--- START ---

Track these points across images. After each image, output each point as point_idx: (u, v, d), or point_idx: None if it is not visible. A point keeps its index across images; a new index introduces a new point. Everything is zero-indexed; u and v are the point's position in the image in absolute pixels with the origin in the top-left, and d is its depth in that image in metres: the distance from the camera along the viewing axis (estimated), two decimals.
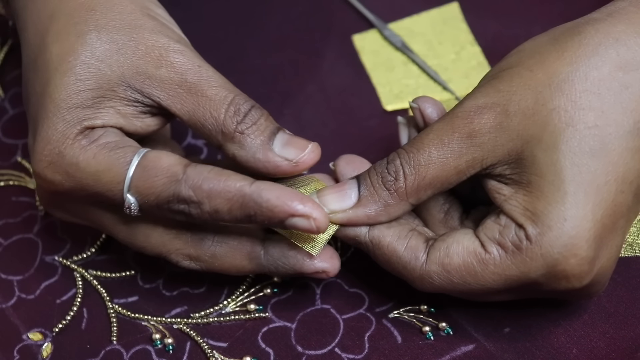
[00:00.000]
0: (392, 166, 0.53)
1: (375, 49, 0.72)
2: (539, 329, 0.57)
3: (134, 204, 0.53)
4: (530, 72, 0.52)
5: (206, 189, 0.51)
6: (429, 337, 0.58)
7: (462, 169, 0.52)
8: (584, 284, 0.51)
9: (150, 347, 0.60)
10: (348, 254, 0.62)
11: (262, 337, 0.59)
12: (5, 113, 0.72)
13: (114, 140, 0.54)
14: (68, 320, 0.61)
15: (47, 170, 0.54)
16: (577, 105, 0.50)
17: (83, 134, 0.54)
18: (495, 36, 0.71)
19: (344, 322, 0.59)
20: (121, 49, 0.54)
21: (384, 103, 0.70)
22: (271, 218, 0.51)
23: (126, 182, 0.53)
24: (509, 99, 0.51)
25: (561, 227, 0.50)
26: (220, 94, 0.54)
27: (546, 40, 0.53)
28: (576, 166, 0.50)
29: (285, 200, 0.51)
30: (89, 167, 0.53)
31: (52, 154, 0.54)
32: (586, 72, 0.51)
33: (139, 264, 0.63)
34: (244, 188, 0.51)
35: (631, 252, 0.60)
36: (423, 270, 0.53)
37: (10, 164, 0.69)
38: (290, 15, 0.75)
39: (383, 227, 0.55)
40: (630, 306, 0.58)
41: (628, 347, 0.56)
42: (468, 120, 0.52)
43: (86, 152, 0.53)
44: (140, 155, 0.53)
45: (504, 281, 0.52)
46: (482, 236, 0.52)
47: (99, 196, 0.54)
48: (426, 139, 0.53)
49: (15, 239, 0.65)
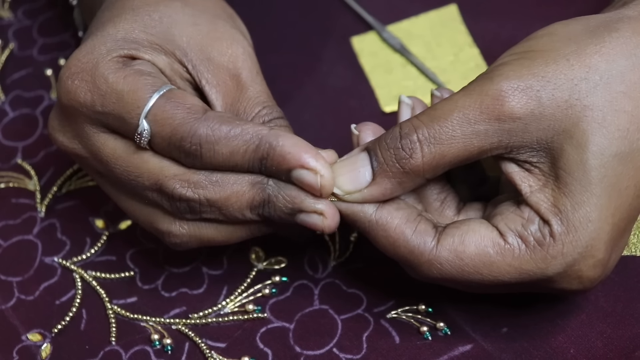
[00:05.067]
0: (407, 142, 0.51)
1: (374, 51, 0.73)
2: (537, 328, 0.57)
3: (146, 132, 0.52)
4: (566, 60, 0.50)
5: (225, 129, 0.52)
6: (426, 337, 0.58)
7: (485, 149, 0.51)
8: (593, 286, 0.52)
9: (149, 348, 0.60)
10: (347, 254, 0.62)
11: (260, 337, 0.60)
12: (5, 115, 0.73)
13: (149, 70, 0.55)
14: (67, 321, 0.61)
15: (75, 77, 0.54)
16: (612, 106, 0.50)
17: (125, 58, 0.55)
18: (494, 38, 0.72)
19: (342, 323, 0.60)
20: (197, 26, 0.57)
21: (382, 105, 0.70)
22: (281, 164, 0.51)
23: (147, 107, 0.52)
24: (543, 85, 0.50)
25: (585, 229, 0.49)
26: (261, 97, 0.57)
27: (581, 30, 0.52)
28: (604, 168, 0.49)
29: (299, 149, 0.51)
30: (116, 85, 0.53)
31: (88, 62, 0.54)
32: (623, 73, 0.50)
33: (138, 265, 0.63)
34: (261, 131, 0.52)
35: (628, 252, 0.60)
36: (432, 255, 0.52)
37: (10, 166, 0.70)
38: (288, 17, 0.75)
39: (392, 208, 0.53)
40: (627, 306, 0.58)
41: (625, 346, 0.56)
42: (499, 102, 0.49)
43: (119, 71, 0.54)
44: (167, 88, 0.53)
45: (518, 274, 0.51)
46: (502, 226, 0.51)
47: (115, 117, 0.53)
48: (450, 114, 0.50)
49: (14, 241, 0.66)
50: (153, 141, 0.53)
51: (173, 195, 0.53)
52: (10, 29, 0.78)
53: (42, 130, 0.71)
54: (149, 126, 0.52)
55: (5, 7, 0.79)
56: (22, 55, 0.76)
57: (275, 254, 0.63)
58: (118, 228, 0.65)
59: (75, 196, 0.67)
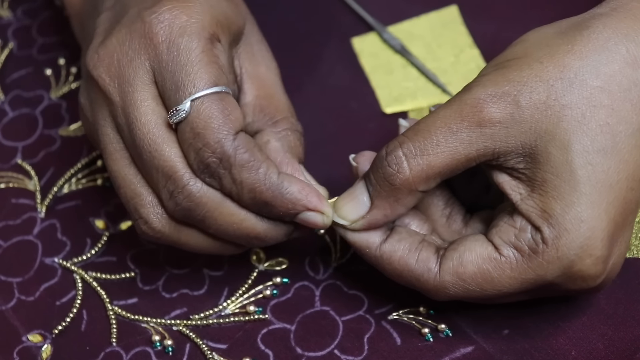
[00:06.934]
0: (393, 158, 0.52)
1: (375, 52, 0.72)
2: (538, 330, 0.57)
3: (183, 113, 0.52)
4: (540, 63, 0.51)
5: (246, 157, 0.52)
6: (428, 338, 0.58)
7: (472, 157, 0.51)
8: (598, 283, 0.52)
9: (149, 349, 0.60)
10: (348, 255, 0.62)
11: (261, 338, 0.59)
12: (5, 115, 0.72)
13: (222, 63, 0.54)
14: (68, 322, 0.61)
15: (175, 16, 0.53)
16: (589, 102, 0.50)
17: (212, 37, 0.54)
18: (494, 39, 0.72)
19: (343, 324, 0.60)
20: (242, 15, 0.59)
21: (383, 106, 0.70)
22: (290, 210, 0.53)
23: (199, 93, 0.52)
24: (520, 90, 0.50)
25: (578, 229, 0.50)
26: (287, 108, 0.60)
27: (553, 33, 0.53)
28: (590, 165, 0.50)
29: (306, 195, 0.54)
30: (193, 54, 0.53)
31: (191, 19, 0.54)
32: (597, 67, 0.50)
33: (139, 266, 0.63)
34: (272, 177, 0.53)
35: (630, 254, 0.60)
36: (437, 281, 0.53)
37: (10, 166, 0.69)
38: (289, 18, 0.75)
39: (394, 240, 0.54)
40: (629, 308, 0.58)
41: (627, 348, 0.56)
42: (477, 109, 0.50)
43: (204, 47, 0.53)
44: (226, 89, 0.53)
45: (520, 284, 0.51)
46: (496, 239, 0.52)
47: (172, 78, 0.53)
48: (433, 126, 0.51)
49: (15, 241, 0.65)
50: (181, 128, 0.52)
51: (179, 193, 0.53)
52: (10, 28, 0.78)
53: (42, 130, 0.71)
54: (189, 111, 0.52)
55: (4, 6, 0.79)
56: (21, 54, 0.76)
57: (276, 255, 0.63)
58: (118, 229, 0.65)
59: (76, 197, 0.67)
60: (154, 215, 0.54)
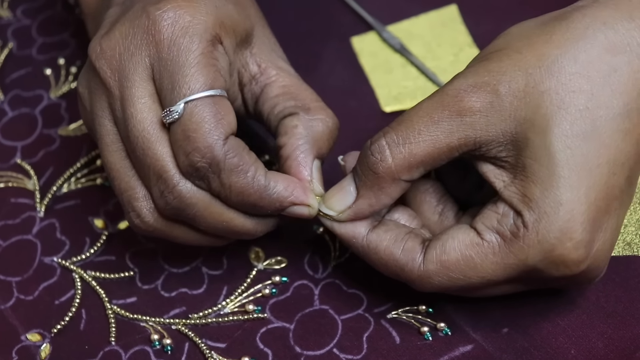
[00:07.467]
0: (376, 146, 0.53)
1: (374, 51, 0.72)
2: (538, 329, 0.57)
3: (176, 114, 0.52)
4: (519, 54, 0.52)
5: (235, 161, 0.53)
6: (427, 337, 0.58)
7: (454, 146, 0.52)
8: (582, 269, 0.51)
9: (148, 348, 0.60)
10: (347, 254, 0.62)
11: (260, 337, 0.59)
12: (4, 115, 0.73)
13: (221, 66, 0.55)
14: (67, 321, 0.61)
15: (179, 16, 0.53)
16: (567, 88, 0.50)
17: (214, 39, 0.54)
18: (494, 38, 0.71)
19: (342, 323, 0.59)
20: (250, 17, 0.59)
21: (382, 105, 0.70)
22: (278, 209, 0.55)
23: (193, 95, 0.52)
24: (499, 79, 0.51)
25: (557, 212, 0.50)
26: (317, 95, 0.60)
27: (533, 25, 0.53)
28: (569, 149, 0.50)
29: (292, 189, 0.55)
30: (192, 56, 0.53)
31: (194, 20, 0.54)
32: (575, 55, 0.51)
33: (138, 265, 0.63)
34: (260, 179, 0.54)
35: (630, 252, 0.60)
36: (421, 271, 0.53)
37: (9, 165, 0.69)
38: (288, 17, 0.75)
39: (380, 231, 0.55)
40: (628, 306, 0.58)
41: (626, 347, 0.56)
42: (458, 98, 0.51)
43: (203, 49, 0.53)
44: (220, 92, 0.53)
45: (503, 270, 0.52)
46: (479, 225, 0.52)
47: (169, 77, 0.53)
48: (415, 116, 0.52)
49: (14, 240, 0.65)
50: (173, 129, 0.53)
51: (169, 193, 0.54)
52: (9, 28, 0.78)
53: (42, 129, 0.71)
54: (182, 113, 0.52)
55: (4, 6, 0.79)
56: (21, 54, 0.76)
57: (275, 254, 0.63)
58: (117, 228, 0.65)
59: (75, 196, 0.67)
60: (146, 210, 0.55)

--- END ---

Go through the material above and output exactly the lines from the one containing "34: (244, 188, 0.51)" through the one containing "49: (15, 239, 0.65)".

**Exercise response:**
34: (244, 188, 0.51)
35: (631, 252, 0.60)
36: (423, 270, 0.53)
37: (10, 164, 0.69)
38: (290, 15, 0.75)
39: (383, 227, 0.55)
40: (630, 306, 0.58)
41: (628, 347, 0.56)
42: (468, 120, 0.52)
43: (86, 152, 0.53)
44: (140, 155, 0.53)
45: (504, 281, 0.52)
46: (482, 236, 0.52)
47: (99, 196, 0.54)
48: (426, 139, 0.53)
49: (15, 239, 0.65)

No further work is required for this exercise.